Over the past ten years, three out of five Benedict College graduates have attended professional or graduate schools. There are over 17,000 proud Benedict Tigers throughout the nation. Benedict College has been a community leader for over 150-years and is a significant contributor to South Carolina and the region. Contributing $130 million and 1,218 jobs in total local and annual economic impact, a Benedict graduate working full-time throughout his or her working life can expect to earn $1.1 million in additional income because of their Benedict College degree.
The College made front-page news in the spring of 2018 when it became the first South Carolina college to lower its tuition by 26 percent. Cutting tuition drew praise from the Commission on Higher Education, South Carolina’s education oversight body. The commissioner noted that the move Benedict College made should be applauded because it offers families affordability and students greater access to higher education.
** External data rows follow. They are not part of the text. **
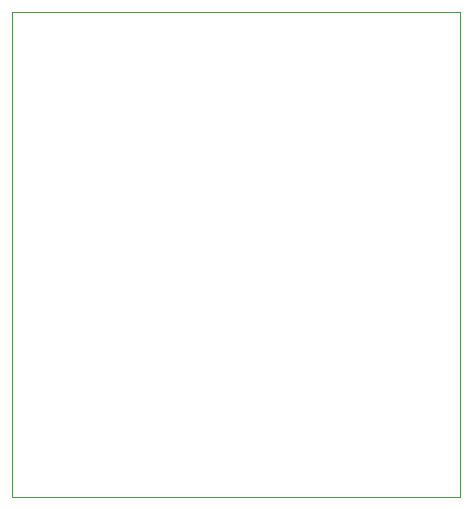
<source format=gbr>
%TF.GenerationSoftware,KiCad,Pcbnew,9.0.0*%
%TF.CreationDate,2025-03-22T17:27:48+00:00*%
%TF.ProjectId,gloves dryer,676c6f76-6573-4206-9472-7965722e6b69,rev?*%
%TF.SameCoordinates,Original*%
%TF.FileFunction,Profile,NP*%
%FSLAX46Y46*%
G04 Gerber Fmt 4.6, Leading zero omitted, Abs format (unit mm)*
G04 Created by KiCad (PCBNEW 9.0.0) date 2025-03-22 17:27:48*
%MOMM*%
%LPD*%
G01*
G04 APERTURE LIST*
%TA.AperFunction,Profile*%
%ADD10C,0.050000*%
%TD*%
G04 APERTURE END LIST*
D10*
X161200000Y-50275000D02*
X199200000Y-50275000D01*
X199200000Y-91275000D01*
X161200000Y-91275000D01*
X161200000Y-50275000D01*
M02*

</source>
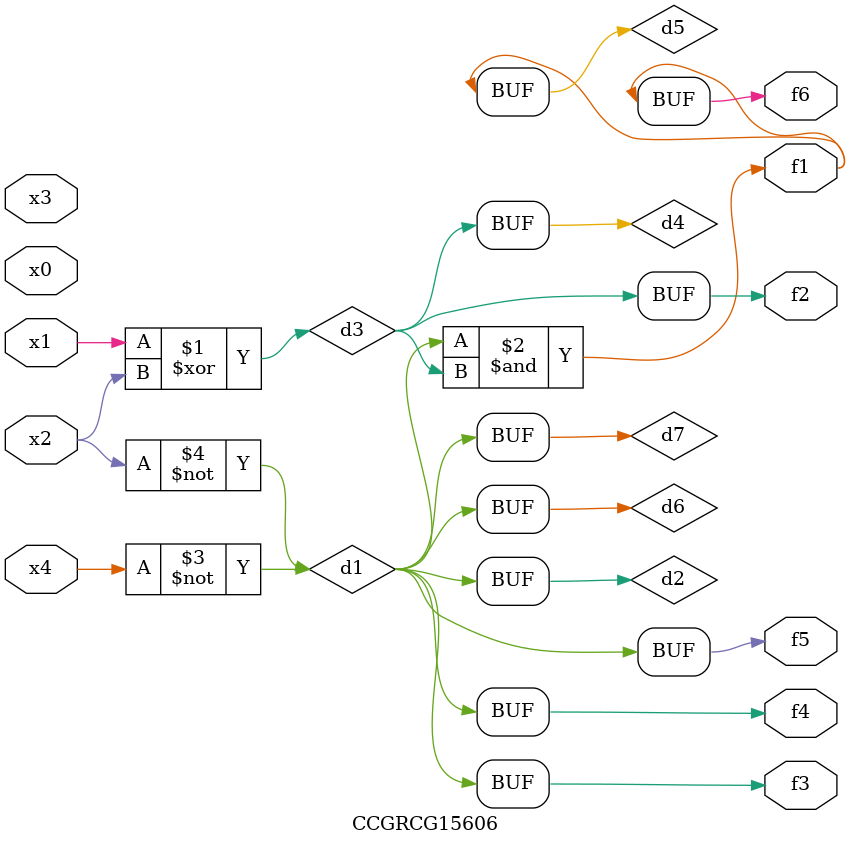
<source format=v>
module CCGRCG15606(
	input x0, x1, x2, x3, x4,
	output f1, f2, f3, f4, f5, f6
);

	wire d1, d2, d3, d4, d5, d6, d7;

	not (d1, x4);
	not (d2, x2);
	xor (d3, x1, x2);
	buf (d4, d3);
	and (d5, d1, d3);
	buf (d6, d1, d2);
	buf (d7, d2);
	assign f1 = d5;
	assign f2 = d4;
	assign f3 = d7;
	assign f4 = d7;
	assign f5 = d7;
	assign f6 = d5;
endmodule

</source>
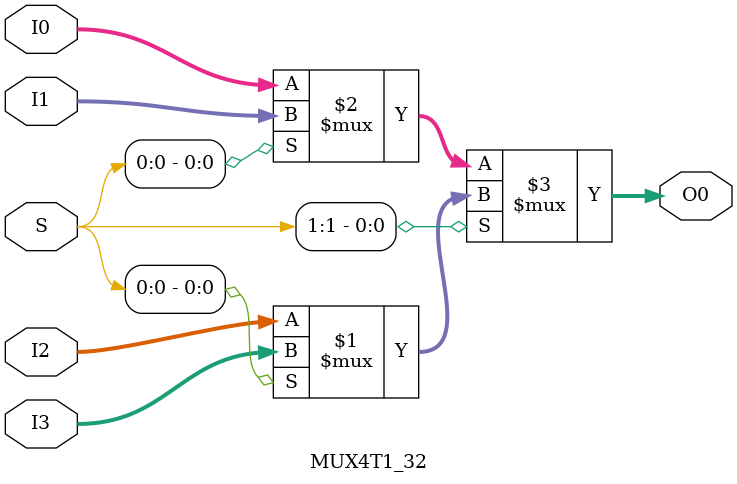
<source format=v>
`timescale 1ns / 1ps


module MUX4T1_32(
    input [31:0] I0,
    input [31:0] I1,
    input [31:0] I2,
    input [31:0] I3,
    input [1:0] S,
    output [31:0] O0
    );
    
    assign O0 = S[1] ? (S[0]?I3:I2) : (S[0]?I1:I0);
endmodule

</source>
Benedict College has been highly regarded and exceptionally ranked for its programs by several academic and traditional publications. For example, Benedict College was ranked as one of the top baccalaureate colleges in the nation by Washington Monthly magazine for creating social mobility and producing cutting-edge scholarship and research. In 2019, Benedict College received the 2019 ACE/ Fidelity Investments Awards for Institutional Transformation and was named the HBCU of the Year by HBCU Digest.
Benedict College is accredited by the Southern Association of Colleges and Schools Commission on Colleges to award baccalaureate and masters degrees. Five of the College’s degree programs hold national accreditation: The School of Education, Social Work, Environmental Health Science, Arts and Sciences and the Tyrone Adam Burroughs School of Business and Entrepreneurship.